Após a retirada do câncer, Matheus também precisará de uma prótese customizada, que será implantada na face, para que o rosto não fique desfigurado e possua sustentação. Ele conta que o Sistema Único de Saúde (SUS), não cobre a aquisição da prótese, que custa cerca de R$ 80 mil.

Por isso, a família iniciou uma ação nas redes sociais para conseguir arrecadar o valor e, de acordo com o operador, com a ajuda das doações, estão próximos de atingirem a meta. Mesmo com a aquisição da placa, o que Matheus mais precisa é de um hospital que realize a cirurgia.

Toda a família está preocupada com a situação do jovem, que já perdeu vários dentes devido ao tumor. O jovem possui um histórico de câncer na família já que a avó materna e a mãe dele faleceram devido a um câncer de mama.
Nesta quinta-feira, Matheus encerrou mais uma sessão de quimioterapia e vai voltar para casa sem realizar a cirurgia.

“Não tem mais como ficar esperando. Meu filho precisa fazer essa cirurgia. Vou procurar meus direitos, porque sozinho eu não estou conseguindo resolver. Me sinto super desamparado pelas instituições, pelo Estado. Mas, essa é nossa luta, uma luta contra o tempo”.

Em nota, a Secretaria de Saúde do Estado de São Paulo afirma que o jovem está sendo assistido e que os acompanhamentos e avaliações têm sido constantes. Confira o posicionamento na íntegra:

O caso do paciente M.C.O. está sendo monitorado e será encaminhado a serviço de referência. Vale ressaltar que o paciente tem recebido toda assistência necessária ao seu caso desde que passou por consulta na especialidade de odontologia buco maxilo no Hospital Guilherme Álvaro e foi encaminhado ao Hospital Santa Marcelina de Itaquera, referência em oncologia para crianças e adolescentes.

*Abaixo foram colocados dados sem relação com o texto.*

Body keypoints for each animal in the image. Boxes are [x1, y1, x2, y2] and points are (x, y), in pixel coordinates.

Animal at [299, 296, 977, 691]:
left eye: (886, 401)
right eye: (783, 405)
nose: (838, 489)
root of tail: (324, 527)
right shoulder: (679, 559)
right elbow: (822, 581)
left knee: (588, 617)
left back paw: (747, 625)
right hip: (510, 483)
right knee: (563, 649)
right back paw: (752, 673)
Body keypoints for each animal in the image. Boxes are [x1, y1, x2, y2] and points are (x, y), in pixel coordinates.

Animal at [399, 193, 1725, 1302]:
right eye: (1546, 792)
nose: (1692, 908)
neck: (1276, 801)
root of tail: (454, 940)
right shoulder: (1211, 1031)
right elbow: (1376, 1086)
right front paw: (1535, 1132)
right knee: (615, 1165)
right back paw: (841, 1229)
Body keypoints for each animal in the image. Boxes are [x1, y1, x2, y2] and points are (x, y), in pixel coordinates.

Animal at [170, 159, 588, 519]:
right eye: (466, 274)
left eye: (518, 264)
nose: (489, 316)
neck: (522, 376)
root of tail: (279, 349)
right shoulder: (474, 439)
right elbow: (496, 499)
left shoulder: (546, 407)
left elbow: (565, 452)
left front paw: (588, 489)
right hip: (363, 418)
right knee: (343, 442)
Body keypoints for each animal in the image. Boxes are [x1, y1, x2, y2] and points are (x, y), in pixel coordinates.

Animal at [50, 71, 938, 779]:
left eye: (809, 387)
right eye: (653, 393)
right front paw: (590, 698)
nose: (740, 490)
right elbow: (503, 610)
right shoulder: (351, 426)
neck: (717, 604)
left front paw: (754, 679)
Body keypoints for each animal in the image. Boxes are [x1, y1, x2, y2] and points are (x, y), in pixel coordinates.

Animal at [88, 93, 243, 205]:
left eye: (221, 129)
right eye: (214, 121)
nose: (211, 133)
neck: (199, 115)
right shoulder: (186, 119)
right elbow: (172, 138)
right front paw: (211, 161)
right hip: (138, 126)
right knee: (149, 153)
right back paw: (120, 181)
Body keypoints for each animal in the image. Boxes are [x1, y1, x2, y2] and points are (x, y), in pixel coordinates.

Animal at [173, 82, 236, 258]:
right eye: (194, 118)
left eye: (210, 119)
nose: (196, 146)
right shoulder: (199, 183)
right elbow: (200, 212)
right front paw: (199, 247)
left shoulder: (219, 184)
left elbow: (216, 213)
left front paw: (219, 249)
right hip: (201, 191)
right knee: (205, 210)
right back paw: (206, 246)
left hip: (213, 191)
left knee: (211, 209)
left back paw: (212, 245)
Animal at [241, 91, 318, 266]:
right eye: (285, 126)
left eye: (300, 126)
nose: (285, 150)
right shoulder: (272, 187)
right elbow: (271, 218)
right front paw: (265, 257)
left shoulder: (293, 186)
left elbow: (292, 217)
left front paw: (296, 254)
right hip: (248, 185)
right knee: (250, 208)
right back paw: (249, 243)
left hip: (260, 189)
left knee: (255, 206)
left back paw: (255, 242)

Neste serviço, os acompanhamentos e avaliações em oncologia pediátrica têm sido constantes. Toda conduta é tomada baseada em protocolos médicos. As orientações têm sido prestadas ao paciente e a unidade permanece à disposição para demais esclarecimentos.”

Câncer ósseo
Dados da Sociedade Brasileira de Cancerologia mostram que o tumor ósseo representa 2% das patologias oncológicas no Brasil, com uma incidência de aproximadamente 2.700 casos novos por ano. Ainda de acordo com a Sociedade, são registrados, em média, dois a três casos da doença a cada 1 milhão de habitantes.

Nas crianças e adolescentes, o tipo mais comum é o osteossarcoma. A causa específica da maioria dos tipos de câncer ósseo é desconhecida. Porém, acredita-se que ela esteja relacionada a um erro no DNA de algumas células, que faz com que haja uma mutação ou divisão celular de forma irregular.